Hi,
I'm trying figure out how to load a huge file that contains some 800k pair
of integers (two integers per line) which represent edges of a directed
graph.
So if the ith line has x and y, it means that there is an edge between x
and y vertex in the graph.
The goal is to load it in an array of arrays representation, where the kth
array contains all the nodes, where there is a directed edge from the kth
node to those nodes.
I've attempted multiple variants of with-open reader and line-seq etc. but
almost always ended up with OutMemoryException or sg VERY slow.
My latest attempt that also does not work on the large input:
(defn load-graph [input-f]
(with-open [rdr (io/reader input-f)]
(->> (line-seq rdr)
(map (fn [row]
(let [[v1str v2str] (str/split row #"\s")]

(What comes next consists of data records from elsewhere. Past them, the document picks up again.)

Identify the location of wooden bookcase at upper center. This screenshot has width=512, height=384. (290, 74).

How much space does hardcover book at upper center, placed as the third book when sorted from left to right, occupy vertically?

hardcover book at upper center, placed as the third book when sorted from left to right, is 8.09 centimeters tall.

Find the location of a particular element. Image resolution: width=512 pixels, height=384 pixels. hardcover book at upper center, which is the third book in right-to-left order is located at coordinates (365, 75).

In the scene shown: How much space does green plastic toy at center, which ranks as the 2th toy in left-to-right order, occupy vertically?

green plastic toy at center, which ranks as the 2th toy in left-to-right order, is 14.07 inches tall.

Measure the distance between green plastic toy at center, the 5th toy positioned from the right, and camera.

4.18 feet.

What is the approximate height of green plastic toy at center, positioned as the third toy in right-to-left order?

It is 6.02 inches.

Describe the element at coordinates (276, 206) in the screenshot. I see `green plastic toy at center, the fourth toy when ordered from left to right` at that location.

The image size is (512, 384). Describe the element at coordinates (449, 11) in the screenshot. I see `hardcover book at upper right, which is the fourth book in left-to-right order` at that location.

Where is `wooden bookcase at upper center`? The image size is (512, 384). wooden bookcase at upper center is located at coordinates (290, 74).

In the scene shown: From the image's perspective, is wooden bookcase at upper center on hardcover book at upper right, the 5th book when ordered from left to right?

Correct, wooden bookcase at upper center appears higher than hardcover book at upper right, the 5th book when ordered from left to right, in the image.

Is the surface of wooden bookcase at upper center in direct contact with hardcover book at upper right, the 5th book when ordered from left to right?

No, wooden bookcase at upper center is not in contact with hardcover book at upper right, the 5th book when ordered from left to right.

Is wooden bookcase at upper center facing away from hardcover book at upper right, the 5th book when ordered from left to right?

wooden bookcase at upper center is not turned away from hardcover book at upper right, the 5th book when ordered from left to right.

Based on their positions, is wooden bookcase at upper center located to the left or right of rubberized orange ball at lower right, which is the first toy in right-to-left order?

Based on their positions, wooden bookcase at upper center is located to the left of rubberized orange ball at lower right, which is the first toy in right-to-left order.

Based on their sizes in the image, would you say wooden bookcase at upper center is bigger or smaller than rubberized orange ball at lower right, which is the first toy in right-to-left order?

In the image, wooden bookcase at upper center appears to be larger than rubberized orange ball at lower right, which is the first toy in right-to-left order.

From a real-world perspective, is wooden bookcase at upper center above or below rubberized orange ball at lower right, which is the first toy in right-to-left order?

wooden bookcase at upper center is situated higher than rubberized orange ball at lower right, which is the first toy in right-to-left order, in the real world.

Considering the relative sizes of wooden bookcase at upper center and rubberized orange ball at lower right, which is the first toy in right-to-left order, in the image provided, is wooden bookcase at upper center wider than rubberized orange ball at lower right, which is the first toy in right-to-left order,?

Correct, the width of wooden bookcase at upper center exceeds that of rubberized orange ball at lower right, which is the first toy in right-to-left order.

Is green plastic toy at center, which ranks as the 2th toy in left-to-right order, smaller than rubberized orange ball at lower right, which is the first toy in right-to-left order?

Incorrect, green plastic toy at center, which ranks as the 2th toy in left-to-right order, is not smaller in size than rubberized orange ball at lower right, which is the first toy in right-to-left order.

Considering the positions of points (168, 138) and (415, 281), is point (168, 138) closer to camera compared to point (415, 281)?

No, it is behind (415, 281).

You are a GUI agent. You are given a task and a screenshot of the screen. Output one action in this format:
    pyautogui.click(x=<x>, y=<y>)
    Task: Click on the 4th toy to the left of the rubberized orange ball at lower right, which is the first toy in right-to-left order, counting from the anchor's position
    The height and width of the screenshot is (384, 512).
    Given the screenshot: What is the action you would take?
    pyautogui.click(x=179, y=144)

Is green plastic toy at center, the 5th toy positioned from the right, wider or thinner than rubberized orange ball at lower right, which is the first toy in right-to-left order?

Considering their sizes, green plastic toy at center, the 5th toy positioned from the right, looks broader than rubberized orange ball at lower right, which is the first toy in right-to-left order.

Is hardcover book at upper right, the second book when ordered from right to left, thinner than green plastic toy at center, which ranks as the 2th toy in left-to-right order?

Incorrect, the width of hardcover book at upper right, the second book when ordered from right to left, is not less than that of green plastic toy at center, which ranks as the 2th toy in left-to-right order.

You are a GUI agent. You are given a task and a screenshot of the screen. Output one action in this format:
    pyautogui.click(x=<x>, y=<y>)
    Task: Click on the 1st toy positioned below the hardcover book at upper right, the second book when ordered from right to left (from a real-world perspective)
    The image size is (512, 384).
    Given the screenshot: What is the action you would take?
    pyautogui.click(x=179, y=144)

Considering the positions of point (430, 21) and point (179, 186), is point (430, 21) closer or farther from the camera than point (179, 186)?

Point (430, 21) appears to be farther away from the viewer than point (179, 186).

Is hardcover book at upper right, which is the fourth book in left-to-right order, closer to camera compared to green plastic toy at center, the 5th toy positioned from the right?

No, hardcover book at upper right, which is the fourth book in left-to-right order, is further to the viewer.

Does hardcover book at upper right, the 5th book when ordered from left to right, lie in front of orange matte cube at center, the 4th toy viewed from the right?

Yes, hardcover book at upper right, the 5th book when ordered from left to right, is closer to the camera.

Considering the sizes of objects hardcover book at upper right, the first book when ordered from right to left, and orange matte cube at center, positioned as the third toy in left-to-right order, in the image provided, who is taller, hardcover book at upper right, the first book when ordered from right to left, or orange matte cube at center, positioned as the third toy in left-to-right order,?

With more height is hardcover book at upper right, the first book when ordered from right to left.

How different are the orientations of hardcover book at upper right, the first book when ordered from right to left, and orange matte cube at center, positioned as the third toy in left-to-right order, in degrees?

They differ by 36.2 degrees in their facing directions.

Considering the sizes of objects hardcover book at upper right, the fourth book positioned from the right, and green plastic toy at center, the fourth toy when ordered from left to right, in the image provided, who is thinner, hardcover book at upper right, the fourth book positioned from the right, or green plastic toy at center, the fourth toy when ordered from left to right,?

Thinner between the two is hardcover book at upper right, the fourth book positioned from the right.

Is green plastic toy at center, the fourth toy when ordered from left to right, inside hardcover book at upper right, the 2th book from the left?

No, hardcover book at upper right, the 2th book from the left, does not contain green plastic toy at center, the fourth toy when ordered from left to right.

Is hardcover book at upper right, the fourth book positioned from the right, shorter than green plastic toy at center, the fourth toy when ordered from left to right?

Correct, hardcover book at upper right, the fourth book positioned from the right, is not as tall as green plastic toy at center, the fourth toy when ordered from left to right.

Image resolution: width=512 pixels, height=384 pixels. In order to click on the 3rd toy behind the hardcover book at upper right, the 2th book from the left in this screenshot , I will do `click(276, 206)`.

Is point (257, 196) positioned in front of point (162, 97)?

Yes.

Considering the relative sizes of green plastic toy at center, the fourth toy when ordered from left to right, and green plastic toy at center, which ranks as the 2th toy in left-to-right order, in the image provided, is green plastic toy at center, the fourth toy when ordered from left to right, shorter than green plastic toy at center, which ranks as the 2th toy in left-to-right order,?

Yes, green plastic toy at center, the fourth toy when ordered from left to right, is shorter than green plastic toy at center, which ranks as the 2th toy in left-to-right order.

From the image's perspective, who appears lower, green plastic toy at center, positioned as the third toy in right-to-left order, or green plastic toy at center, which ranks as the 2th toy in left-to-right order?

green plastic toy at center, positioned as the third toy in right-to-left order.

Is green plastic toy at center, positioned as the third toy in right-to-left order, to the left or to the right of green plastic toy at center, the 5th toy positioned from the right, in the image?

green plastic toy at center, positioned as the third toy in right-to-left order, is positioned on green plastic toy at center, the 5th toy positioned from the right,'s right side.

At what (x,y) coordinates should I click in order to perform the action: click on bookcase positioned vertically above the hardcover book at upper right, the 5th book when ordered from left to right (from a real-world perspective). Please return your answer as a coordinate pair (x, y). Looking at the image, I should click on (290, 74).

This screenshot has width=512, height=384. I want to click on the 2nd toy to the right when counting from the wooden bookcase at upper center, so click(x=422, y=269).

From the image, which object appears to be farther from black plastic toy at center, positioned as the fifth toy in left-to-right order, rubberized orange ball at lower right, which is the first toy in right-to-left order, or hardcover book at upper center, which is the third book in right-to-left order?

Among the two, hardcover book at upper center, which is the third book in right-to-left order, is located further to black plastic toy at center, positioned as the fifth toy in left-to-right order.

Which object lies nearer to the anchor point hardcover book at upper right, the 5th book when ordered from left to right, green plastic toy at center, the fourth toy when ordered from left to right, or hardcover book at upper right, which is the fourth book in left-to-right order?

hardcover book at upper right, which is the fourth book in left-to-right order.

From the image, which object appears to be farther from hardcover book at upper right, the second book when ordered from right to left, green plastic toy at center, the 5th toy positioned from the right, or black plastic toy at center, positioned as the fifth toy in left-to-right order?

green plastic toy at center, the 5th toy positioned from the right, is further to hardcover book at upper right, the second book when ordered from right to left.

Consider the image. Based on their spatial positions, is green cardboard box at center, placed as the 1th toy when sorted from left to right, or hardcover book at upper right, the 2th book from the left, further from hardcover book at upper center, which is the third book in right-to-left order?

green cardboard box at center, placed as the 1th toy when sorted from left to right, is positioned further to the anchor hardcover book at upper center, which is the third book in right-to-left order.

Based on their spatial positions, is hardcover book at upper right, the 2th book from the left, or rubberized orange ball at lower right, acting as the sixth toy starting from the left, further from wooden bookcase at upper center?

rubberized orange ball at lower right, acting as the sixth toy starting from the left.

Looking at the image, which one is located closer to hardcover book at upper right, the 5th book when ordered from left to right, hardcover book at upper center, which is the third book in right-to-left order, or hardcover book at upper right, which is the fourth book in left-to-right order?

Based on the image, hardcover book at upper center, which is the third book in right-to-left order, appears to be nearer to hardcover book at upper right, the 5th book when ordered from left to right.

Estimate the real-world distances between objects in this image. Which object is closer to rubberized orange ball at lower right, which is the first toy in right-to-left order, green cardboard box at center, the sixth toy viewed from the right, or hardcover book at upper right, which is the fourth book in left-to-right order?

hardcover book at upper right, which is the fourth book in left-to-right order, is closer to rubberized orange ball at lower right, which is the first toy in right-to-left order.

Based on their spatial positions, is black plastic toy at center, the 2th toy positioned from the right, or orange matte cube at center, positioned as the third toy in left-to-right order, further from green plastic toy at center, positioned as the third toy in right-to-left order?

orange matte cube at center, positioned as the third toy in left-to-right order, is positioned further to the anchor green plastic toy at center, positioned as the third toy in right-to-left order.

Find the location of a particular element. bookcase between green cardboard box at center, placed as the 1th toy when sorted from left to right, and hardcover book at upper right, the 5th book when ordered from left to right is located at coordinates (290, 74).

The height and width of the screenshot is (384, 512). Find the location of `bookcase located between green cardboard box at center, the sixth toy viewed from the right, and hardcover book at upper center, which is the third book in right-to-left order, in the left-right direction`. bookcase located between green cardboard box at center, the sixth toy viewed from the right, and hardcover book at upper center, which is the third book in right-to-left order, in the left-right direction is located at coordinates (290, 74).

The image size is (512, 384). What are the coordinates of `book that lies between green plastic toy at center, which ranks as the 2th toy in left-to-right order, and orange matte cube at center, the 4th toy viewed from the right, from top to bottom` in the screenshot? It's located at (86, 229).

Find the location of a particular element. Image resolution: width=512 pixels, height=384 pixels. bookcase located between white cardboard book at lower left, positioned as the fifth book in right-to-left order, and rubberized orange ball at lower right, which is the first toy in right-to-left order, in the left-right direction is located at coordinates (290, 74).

[ (Integer/parseInt v1str) (Integer/parseInt v2str) ]))
)
(reduce (fn [G [v1 v2]]
(if-let [vs (get G v1)]
(update-in G [v1] #(conj % v2))
(assoc G v1 [v2]))) { } ))))
I'm getting a bit frustrated as there are Python, Go implementations that
load the graph in less the 5 seconds.
What am I doing wrong?
Thanks
--
László Török
--
You received this message because you are subscribed to the Google
Groups "Clojure" group.
To post to this group, send email to [email protected]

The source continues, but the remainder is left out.